Copy the part of the gallery review below between "Yow, does anybody" and "such enlightening dividends.", inclusive.

### Excerpt to read
********************

Snowflakes of time

Mar 5, 2003 at 12:00 am

Yow, does anybody need a little break from presidential egomania and threats of mass-produced death on a global scale? Had enough orange and yellow alerts to last you three lifetimes? Well, there are two intimate galleries at the University of Michigan Museum of Art that can reboot the international dial tone in your head and connect you to the universal nature of things. The shows in them — “Arts of Zen” (in the Japanese Gallery) and “Chinese Mortuary Art” (in the Chinese Gallery) — pack a subtly powerful impact into fairly small spaces. Rarely has an hour or two investment returned such enlightening dividends.

Organized by Maribeth Graybill, UMMA’s senior curator of Asian art, these installations draw primarily on the museum’s own holdings in presenting centuries-old objects and images that, whatever else they’re about, emphasize one of the Buddha’s prime teachings: “Everything changes.” That simple understanding resonates in Graybill’s overview of funerary artifacts produced in China during four millennia, from the modest clay pots of Neolithic Yangshao culture (2600-2300 B.C.), through the ostentatious burials of the Bronze Age and the longings for immortality of the Han period, all the way to the gorgeous ceramics of the Song period (10th-12th centuries). What these ancient epochs had in common was the Chinese attempt to provide the dead with nourishment and reminders of everyday life for their sojourn in the afterworld. During thousands of years, pots of grain, vessels of wine, incense burners, and renderings of human figures, buildings, animals, birds and clouds were buried along with loved ones in the belief that, since the dead never really stop affecting our lives, they need our care and attention.

********************

### Exercise data
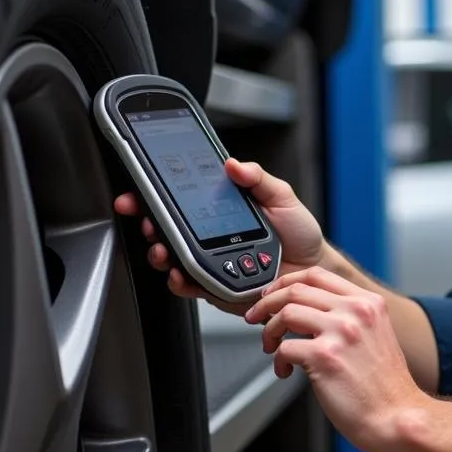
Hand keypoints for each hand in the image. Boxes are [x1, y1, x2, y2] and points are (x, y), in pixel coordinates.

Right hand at [113, 158, 325, 312]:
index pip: (180, 201)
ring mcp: (210, 262)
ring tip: (162, 248)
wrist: (312, 267)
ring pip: (172, 259)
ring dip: (160, 253)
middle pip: (167, 230)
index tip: (140, 189)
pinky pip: (190, 286)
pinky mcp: (215, 286)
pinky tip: (181, 274)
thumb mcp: (281, 197)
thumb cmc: (299, 232)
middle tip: (150, 221)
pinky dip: (181, 281)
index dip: (154, 196)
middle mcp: (209, 237)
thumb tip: (234, 164)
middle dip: (150, 224)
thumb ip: (258, 180)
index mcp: (220, 211)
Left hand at [246, 266, 426, 451]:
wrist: (396, 416)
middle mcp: (355, 311)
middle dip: (267, 303)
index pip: (317, 275)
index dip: (286, 282)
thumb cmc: (384, 385)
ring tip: (272, 347)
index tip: (273, 294)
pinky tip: (285, 372)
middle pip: (296, 290)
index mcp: (368, 302)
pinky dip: (278, 361)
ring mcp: (340, 332)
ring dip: (269, 331)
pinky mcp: (324, 357)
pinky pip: (284, 348)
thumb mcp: (376, 334)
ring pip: (285, 313)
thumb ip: (350, 316)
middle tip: (256, 317)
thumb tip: (309, 311)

********************

### Solution for this exercise
Yow, does anybody need a little break from presidential egomania and threats of mass-produced death on a global scale? Had enough orange and yellow alerts to last you three lifetimes? Well, there are two intimate galleries at the University of Michigan Museum of Art that can reboot the international dial tone in your head and connect you to the universal nature of things. The shows in them — “Arts of Zen” (in the Japanese Gallery) and “Chinese Mortuary Art” (in the Chinese Gallery) — pack a subtly powerful impact into fairly small spaces. Rarely has an hour or two investment returned such enlightening dividends.